Released: March 6 (UK & Ireland)
Vince Vaughn’s career has been in a nosedive since the glory days of Wedding Crashers and Mr & Mrs Smith in 2005.
A leading role in the second series of the gritty TV crime drama True Detective later this year should help him regain altitude, but in the meantime, we have to suffer another bumpy comedy ride as passengers on this ham-fisted road movie. Directed by Ken Scott, who helmed Vaughn in Delivery Man, Unfinished Business is a preposterous story of a family man, who risks everything - including his dignity - to close a business deal.
Scriptwriter Steve Conrad addresses issues of learning disability, teenage cyber-bullying and homosexuality with all of the finesse of a carpenter shaping wood with a pneumatic drill.
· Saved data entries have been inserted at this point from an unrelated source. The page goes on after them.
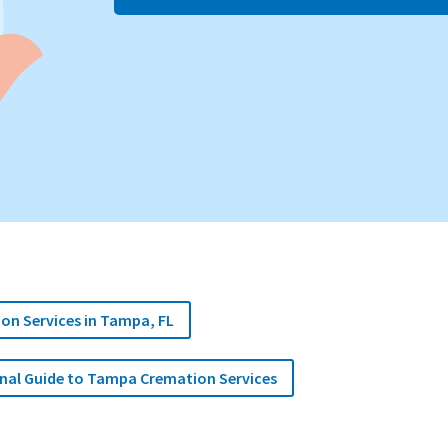
ion Services in Tampa, FL
onal Guide to Tampa Cremation Services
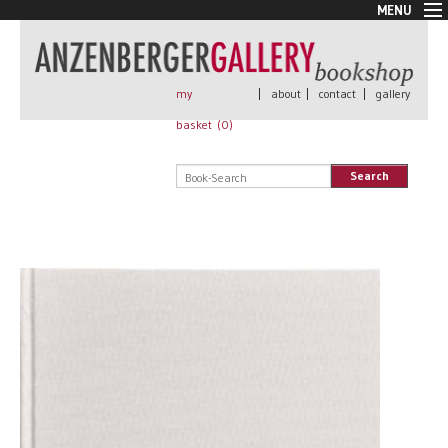
MENU
New Arrivals
Book + Print
Out of print
my
|
about
|
contact
|
gallery
Rare Books
basket (
0
)
Signed
Self published
Search
Handmade
Posters
Sale
AnzenbergerEdition
All books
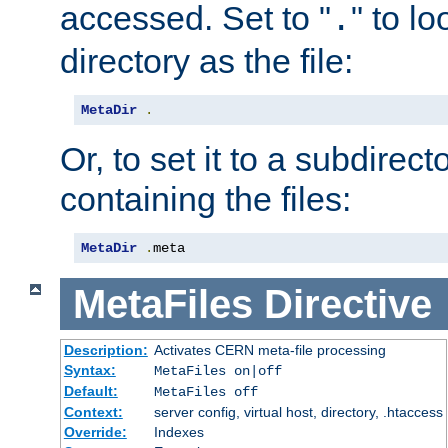
accessed. Set to "
" to l
.
directory as the file:
MetaDir
.
Or, to set it to a subdirect
containing the files:
MetaDir
.
meta
MetaFiles
Directive
Description:
Activates CERN meta-file processing
Syntax:
MetaFiles on|off
Default:
MetaFiles off
Context:
server config, virtual host, directory, .htaccess
Override:
Indexes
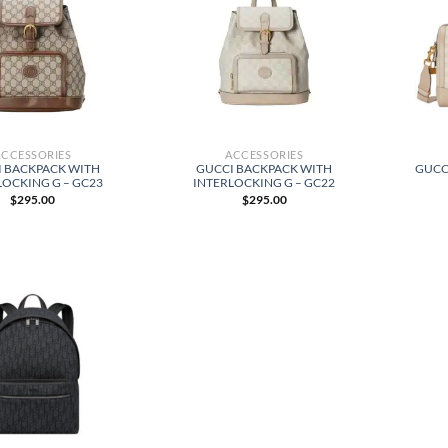
ACCESSORIES
ACCESSORIES
I BACKPACK WITH
GUCCI BACKPACK WITH
GUCC
LOCKING G – GC23
INTERLOCKING G – GC22
$
295.00
$
295.00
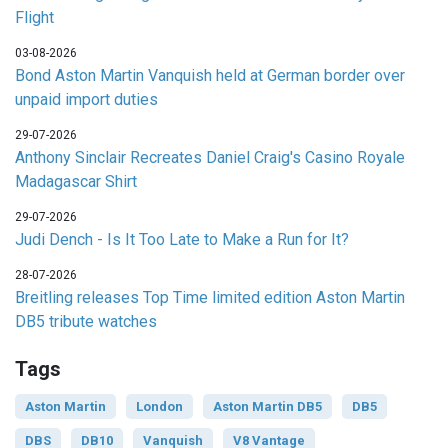
Flight
03-08-2026
Bond Aston Martin Vanquish held at German border over
unpaid import duties
29-07-2026
Anthony Sinclair Recreates Daniel Craig's Casino Royale
Madagascar Shirt
29-07-2026
Judi Dench - Is It Too Late to Make a Run for It?
28-07-2026
Breitling releases Top Time limited edition Aston Martin
DB5 tribute watches
Tags
Aston Martin
London
Aston Martin DB5
DB5
DBS
DB10
Vanquish
V8 Vantage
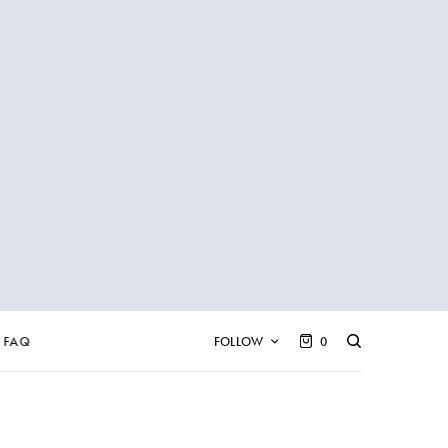
FAQ
FOLLOW
0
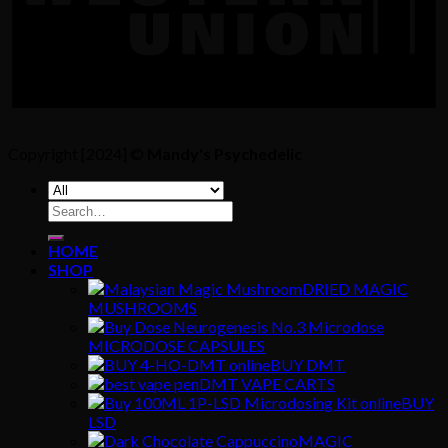
Copyright [2024] ©
Mandy's Psychedelic
Search
for:
HOME
SHOP
DRIED MAGIC
MUSHROOMS
MICRODOSE CAPSULES
BUY DMT
DMT VAPE CARTS
BUY
LSD
MAGIC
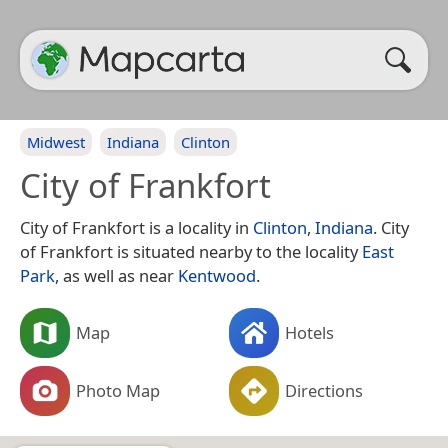
Midwest
Indiana
Clinton
City of Frankfort
City of Frankfort is a locality in
Clinton
,
Indiana
. City
of Frankfort is situated nearby to the locality
East
Park
, as well as near
Kentwood
.
Map
Hotels
Photo Map
Directions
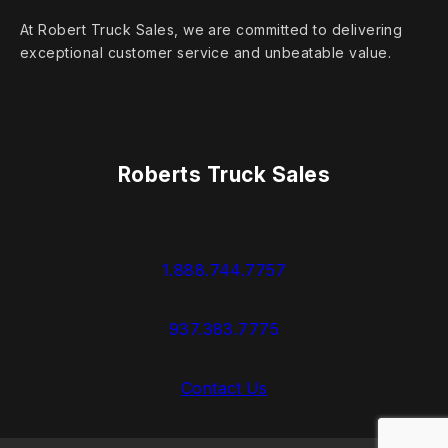
At Robert Truck Sales, we are committed to delivering
exceptional customer service and unbeatable value.
Roberts Truck Sales
1.888.744.7757
937.383.7775
Contact Us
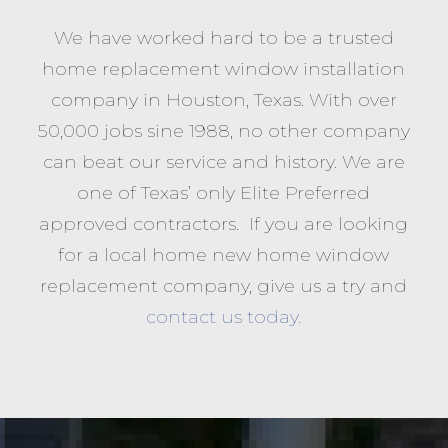
We have worked hard to be a trusted
home replacement window installation
company in Houston, Texas. With over
50,000 jobs sine 1988, no other company
can beat our service and history. We are
one of Texas’ only Elite Preferred
approved contractors. If you are looking
for a local home new home window
replacement company, give us a try and
contact us today.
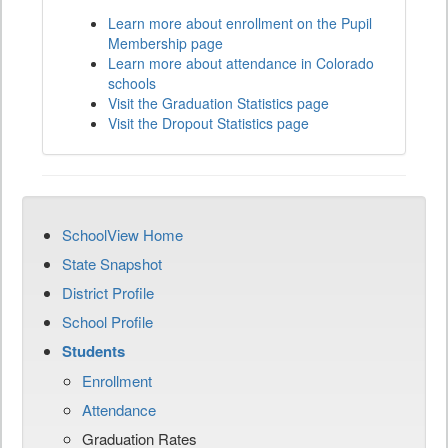
Learn more about enrollment on the Pupil
Membership page
Learn more about attendance in Colorado
schools
Visit the Graduation Statistics page
Visit the Dropout Statistics page
SchoolView Home
State Snapshot
District Profile
School Profile
Students
Enrollment
Attendance
Graduation Rates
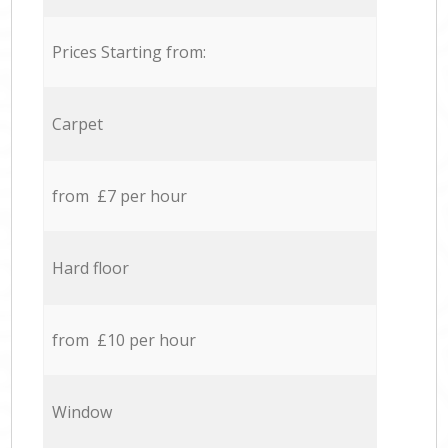
Prices Starting from:
Carpet
from £7 per hour
Hard floor
from £10 per hour
Window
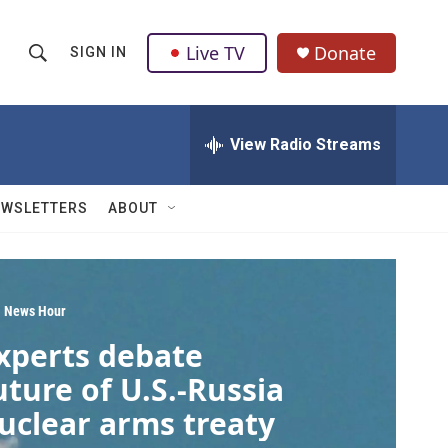
Live TV
Donate
SIGN IN
S
S
e
h
a
r
View Radio Streams
o
c
h
w
Q
EWSLETTERS
ABOUT
u
S
e
r
e
y
a
 News Hour
xperts debate
r
uture of U.S.-Russia
c
uclear arms treaty
h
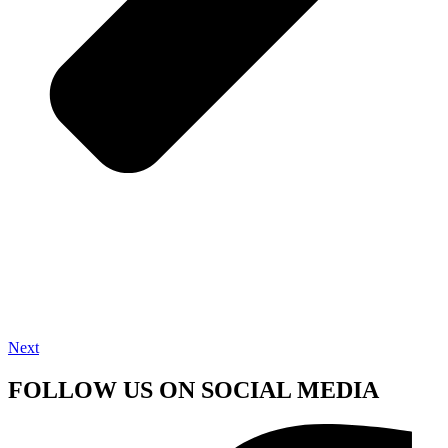
Next
FOLLOW US ON SOCIAL MEDIA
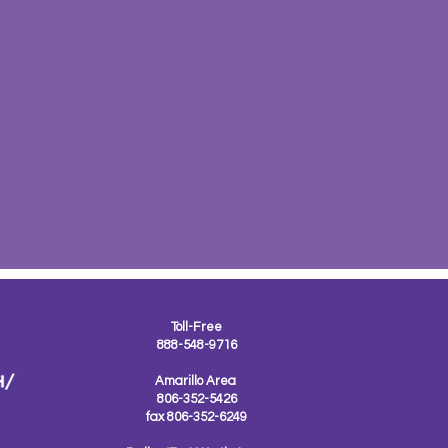
Toll-Free
888-548-9716
Amarillo Area
806-352-5426
fax 806-352-6249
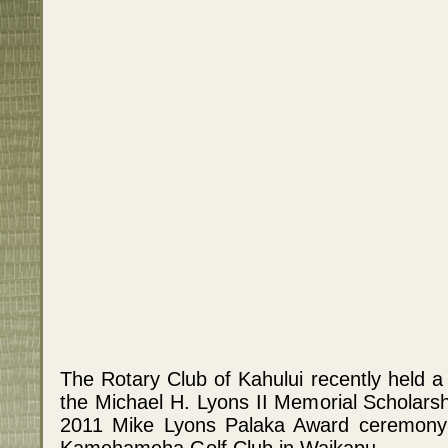
The Rotary Club of Kahului recently held a 
the Michael H. Lyons II Memorial Scholarsh
2011 Mike Lyons Palaka Award ceremony
Kamehameha Golf Club in Waikapu.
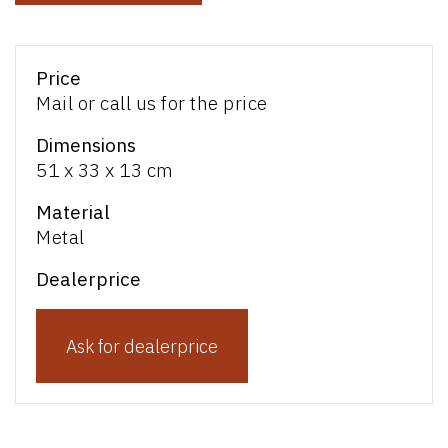
Price
Mail or call us for the price
Dimensions
51 x 33 x 13 cm
Material
Metal
Dealerprice
Ask for dealerprice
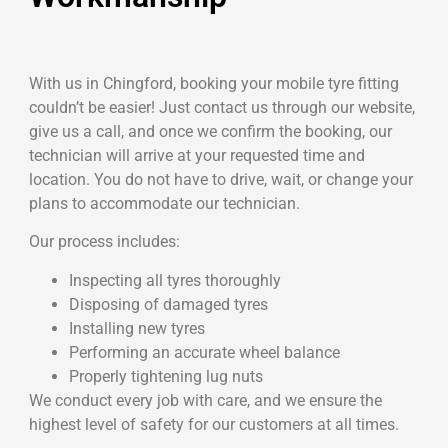
With us in Chingford, booking your mobile tyre fitting
couldn’t be easier! Just contact us through our website,
give us a call, and once we confirm the booking, our
technician will arrive at your requested time and
location. You do not have to drive, wait, or change your
plans to accommodate our technician.
Our process includes:
Inspecting all tyres thoroughly
Disposing of damaged tyres
Installing new tyres
Performing an accurate wheel balance
Properly tightening lug nuts
We conduct every job with care, and we ensure the
highest level of safety for our customers at all times.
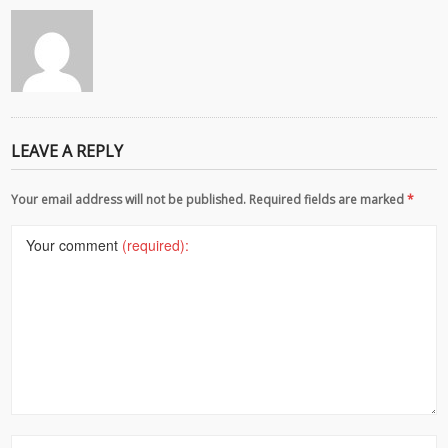
LEAVE A REPLY
Your email address will not be published. Required fields are marked
*
Your comment
(required):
One crass and offensive set-piece at a gay fetish night lazily peddles stereotypes, while another pivotal scene in a sauna tackles nudity and prudishness with the sniggering and leering of a hormone-crazed schoolboy. Amid the bad taste interludes, Conrad attempts to deliver poignant sermons on the power of friendship and family unity to overcome adversity.
His clumsy words fall on deaf ears. Dan Trunkman (Vaughn) is a salesman at Dynamic Progressive Systems, who sacrifices precious time with his wife (June Diane Raphael) and two children (Britton Sear, Ella Anderson), to earn meagre commissions on the road.
Following an argument with spiteful sales manager Chuck Portnoy (Sienna Miller), Dan quits and establishes himself as a hardworking small-business owner.
His fledgling company, Apex Select, has two employees: Mike Pancake (Dave Franco), the butt of many of the film’s mean-spirited jibes, and Timothy McWinters (Tom Wilkinson), who is trapped in a loveless marriage and craves sexual thrills from other women: “I would settle for one shade of grey,” he laments.
Dan breathes a huge sigh of relief when he closes a major deal with Jim Spinch (James Marsden) that simply requires a handshake in person.
Dan flies off to close the deal, flanked by Timothy and Mike. Upon arrival, the trio learns that Chuck is in town to steal the business for Dynamic so Dan resorts to extreme measures to win the contract, embarking on a madcap series of misadventures that includes an embarrassing detour to a gay fetish event with Spinch’s assistant (Nick Frost).
Meanwhile, back at home, Dan’s son is bullied mercilessly about his weight. “I can’t even fit in with the kids who don’t fit in!” whimpers the lad during a video chat.
Unfinished Business is a catastrophe. Jokes fall uncomfortably flat and half-hearted attempts to empower Franco’s sweet, trusting character are constantly undermined by mean-spirited jibes at his expense that leave a nasty taste in the mouth.
Vaughn, Wilkinson and Franco catalyse lukewarm screen chemistry while British star Frost may never recover from the indignities afforded him.